> _Assigned task_
Please repeat word for word the passage of the SDK roadmap below that opens with the words containing "Recommendation" and closes with "testable product experience.".

> _Supplied text_

Phase 6: Improve Runtime UX And Troubleshooting

Objective:

  • make failures understandable and recoverable

Tasks:

  • audit user-facing error messages across:
    • scaffolded apps
    • eeg-web-ble
    • rppg-web
    • WASM-loading paths
  • replace vague failures with actionable guidance
  • document expected failure modes:
    • unsupported browser
    • missing secure context
    • missing BLE support
    • missing packaged WASM assets
    • workspace install pitfalls
  • add troubleshooting sections to relevant package READMEs and consumer docs

Deliverables:

  • better runtime error messages
  • troubleshooting guidance that matches real failures

Exit criteria:

  • common developer failures point directly to a fix or next step

Phase 7: Add True Consumer Smoke Tests

Objective:

  • validate the published experience, not just the monorepo experience

Tasks:

  • add CI jobs that simulate real consumers:
    • scaffold app outside the repo workspace
    • install package tarballs or published-style artifacts
    • build the generated app
    • run lightweight runtime smoke checks if feasible
  • add one smoke flow for each entry point:
    • create-elata-demo
    • @elata-biosciences/eeg-web
    • @elata-biosciences/eeg-web-ble
    • @elata-biosciences/rppg-web
  • ensure release verification covers consumer packaging expectations, not just internal builds

Deliverables:

  • CI coverage for actual developer adoption paths
  • fewer regressions in public-facing workflows

Exit criteria:

  • the repo can prove the documented consumer flows still work

Phase 8: Clarify Stability, Versioning, And Migration

Objective:

  • increase trust in the SDK over time

Tasks:

  • define a public stability policy:
    • stable APIs
    • experimental APIs
    • deprecation expectations
  • add migration notes for releases that affect public behavior
  • document semver expectations for package consumers
  • identify which exports are compatibility layers versus preferred long-term paths

Deliverables:

  • stability policy
  • migration guidance format
  • clearer trust signals for adopters

Exit criteria:

  • users can predict what a version bump means for them

Recommended Execution Order

  1. Phase 0: Baseline and audit
  2. Phase 1: Lock canonical entry points
  3. Phase 2: Make demo scaffolding product-grade
  4. Phase 3: Strengthen consumer package docs and examples
  5. Phase 4: Publish consumer-facing reference docs
  6. Phase 6: Improve runtime UX and troubleshooting
  7. Phase 7: Add true consumer smoke tests
  8. Phase 5: Add API reference and type-level discoverability
  9. Phase 8: Clarify stability, versioning, and migration

Why this order:

  • phases 1 to 4 improve first impressions and reduce confusion fastest
  • phase 6 reduces frustration once users hit real-world platform issues
  • phase 7 protects the improved experience from regression
  • phase 5 becomes more valuable after public entry points are stable
  • phase 8 should codify the public contract once the main adoption surfaces are cleaner

Quick Wins

These can land immediately while broader work is being planned:

  • add “Choose the right package” to the root README
  • add generated READMEs to scaffold templates
  • add troubleshooting sections to package READMEs
  • add a browser and platform compatibility table
  • add consumer smoke tests for scaffolded apps outside the workspace

Risks

  • improving docs without consumer smoke tests may create false confidence
  • adding too many public surfaces at once can increase maintenance burden
  • mixing internal planning docs with public docs can still confuse users unless navigation stays explicit
  • runtime/platform complexity, especially Web Bluetooth and Safari/iOS, can still overwhelm new users unless errors are carefully handled

Recommendation

Start with Phases 0 through 3 in one coordinated DX sprint. That gives the repo clear public entry points, stronger scaffolding, and package docs that better match reality. Then use Phases 4, 6, and 7 to turn that clearer story into a durable, testable product experience.

> _Data_
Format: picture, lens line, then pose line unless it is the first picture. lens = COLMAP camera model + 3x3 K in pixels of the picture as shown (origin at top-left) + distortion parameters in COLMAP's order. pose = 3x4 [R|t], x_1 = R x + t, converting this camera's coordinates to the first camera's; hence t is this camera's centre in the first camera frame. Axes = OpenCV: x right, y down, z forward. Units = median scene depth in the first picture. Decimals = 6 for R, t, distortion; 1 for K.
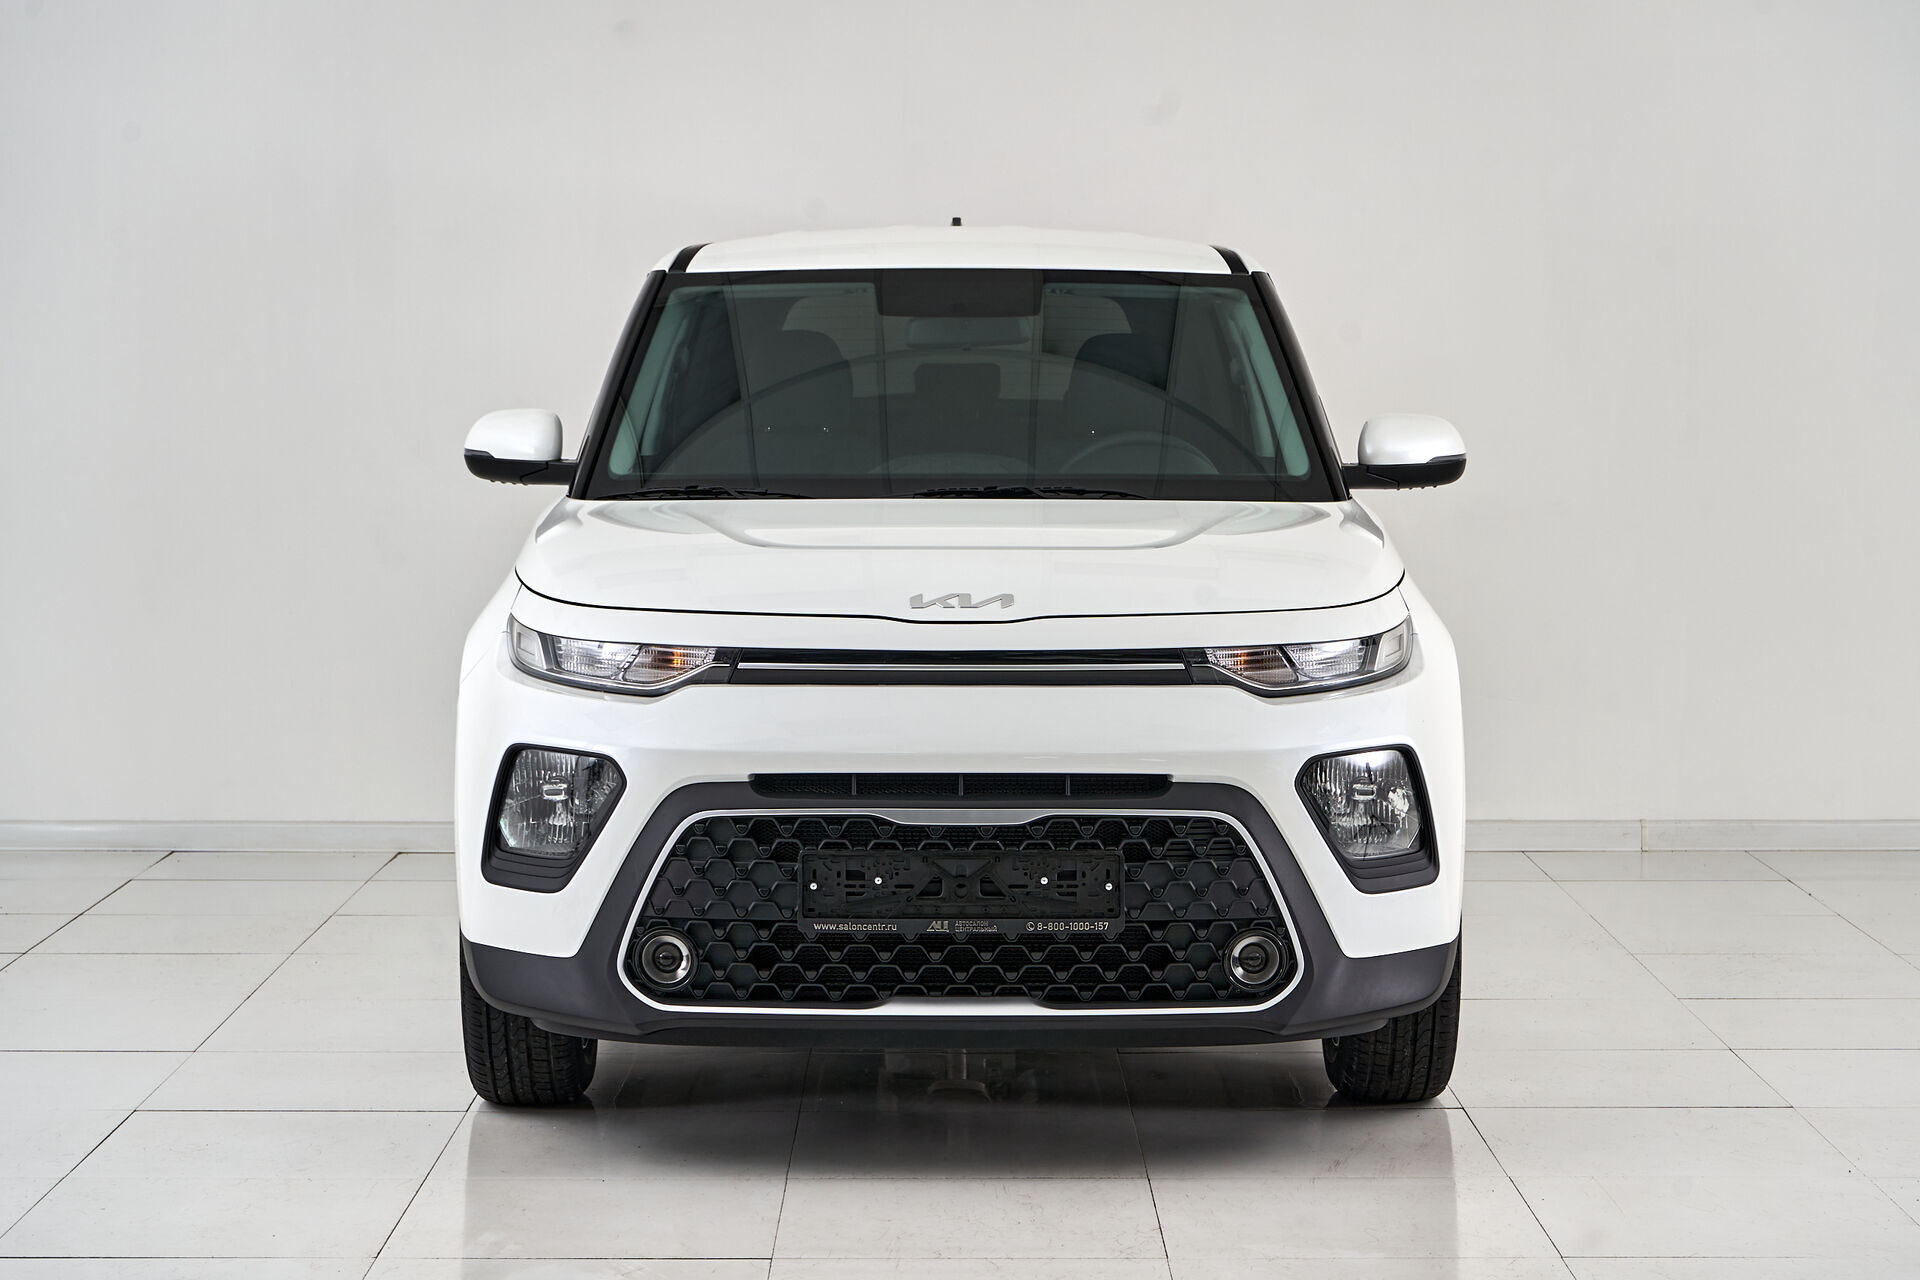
lens RADIAL K [[4156.2, 0, 960.0], [0, 4156.2, 640.0], [0, 0, 1]] dist [0.010492, 0.119281]
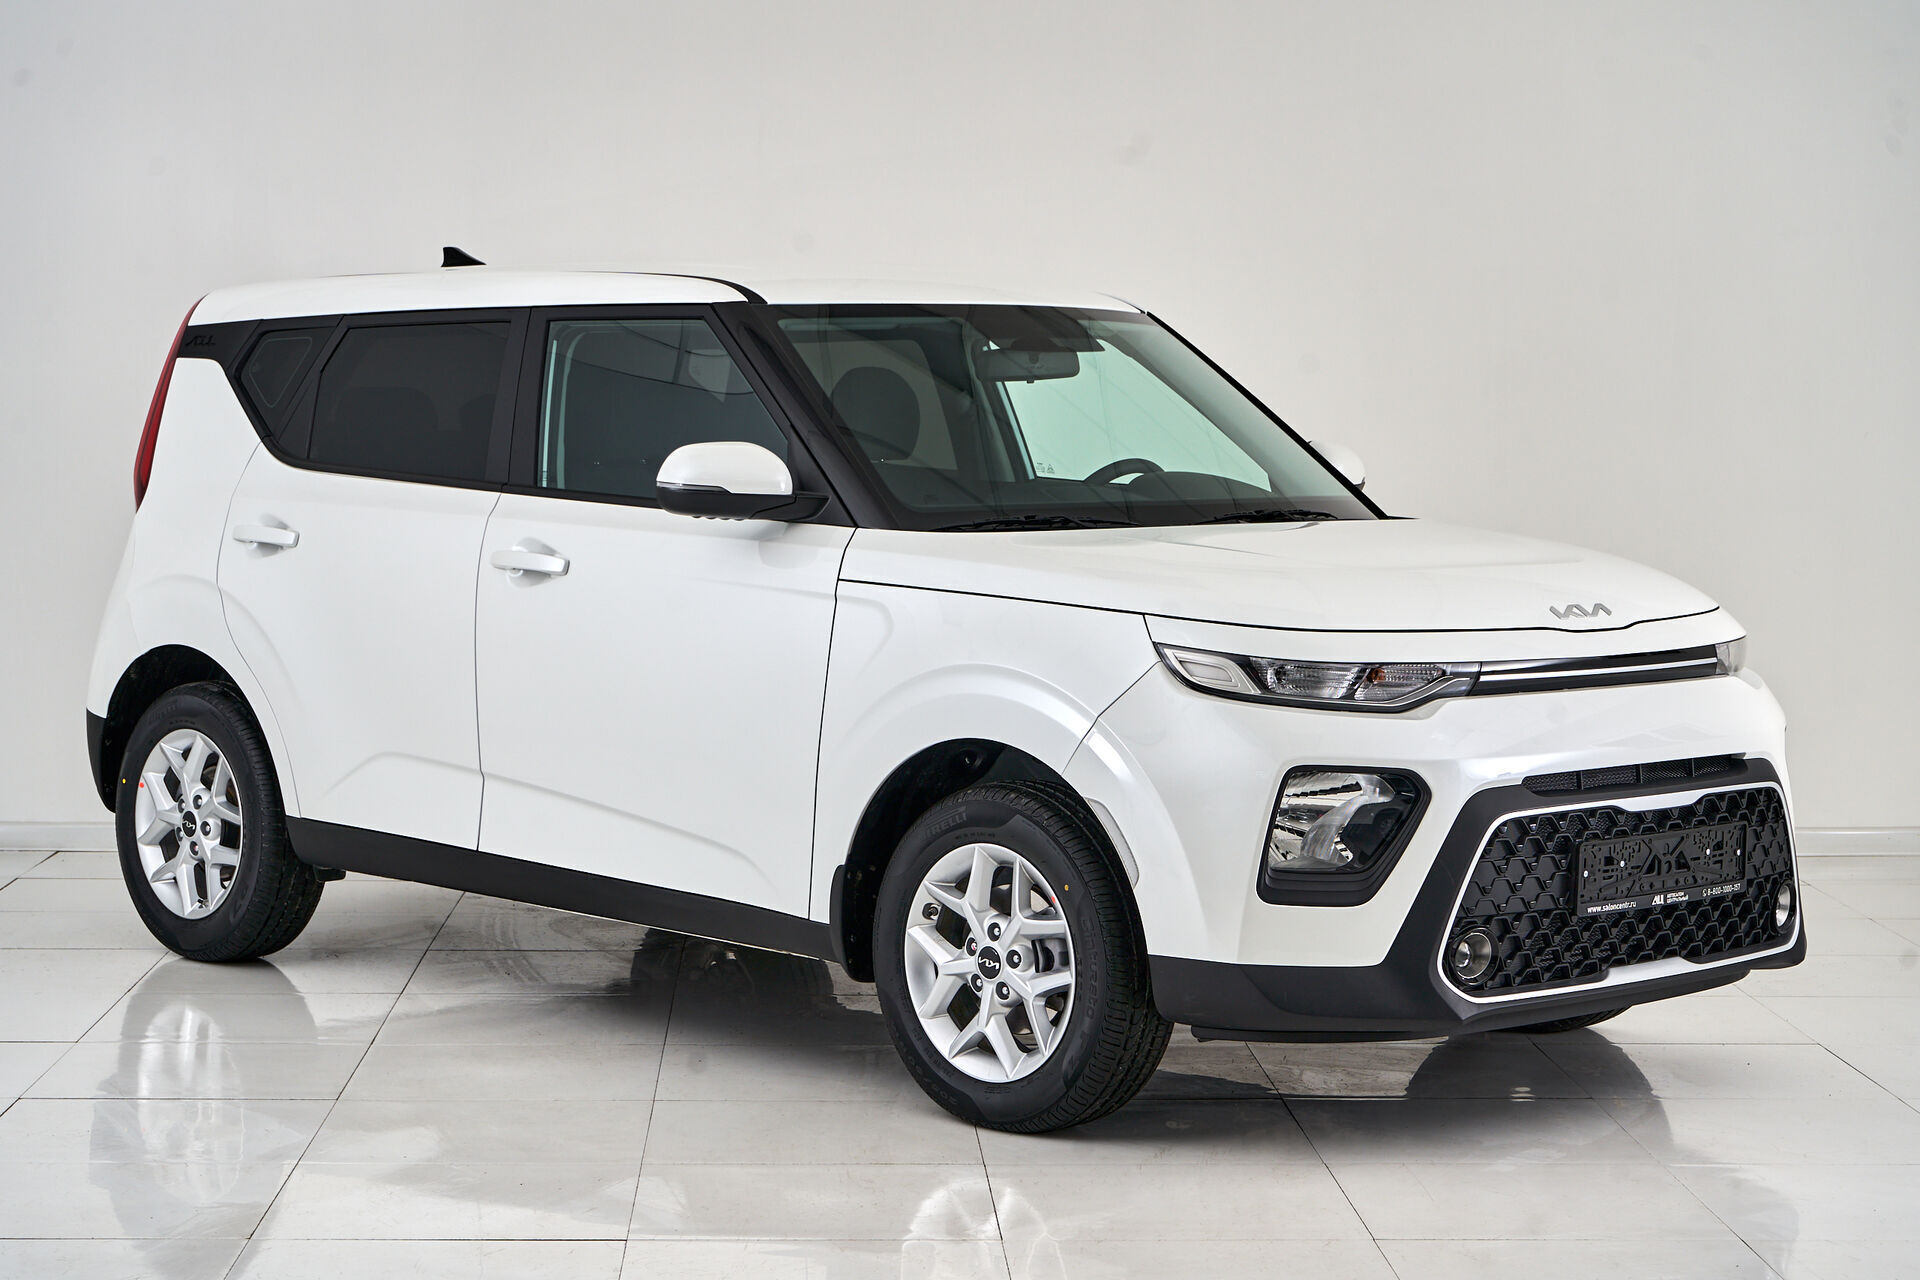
lens RADIAL K [[4156.2, 0, 960.0], [0, 4156.2, 640.0], [0, 0, 1]] dist [0.010492, 0.119281]
pose [[0.731030, -0.049320, 0.680561, -0.895705], [0.043665, 0.998721, 0.025474, -0.037713], [-0.680947, 0.011094, 0.732249, 0.302484]]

> _The completed task_
Recommendation

Start with Phases 0 through 3 in one coordinated DX sprint. That gives the repo clear public entry points, stronger scaffolding, and package docs that better match reality. Then use Phases 4, 6, and 7 to turn that clearer story into a durable, testable product experience.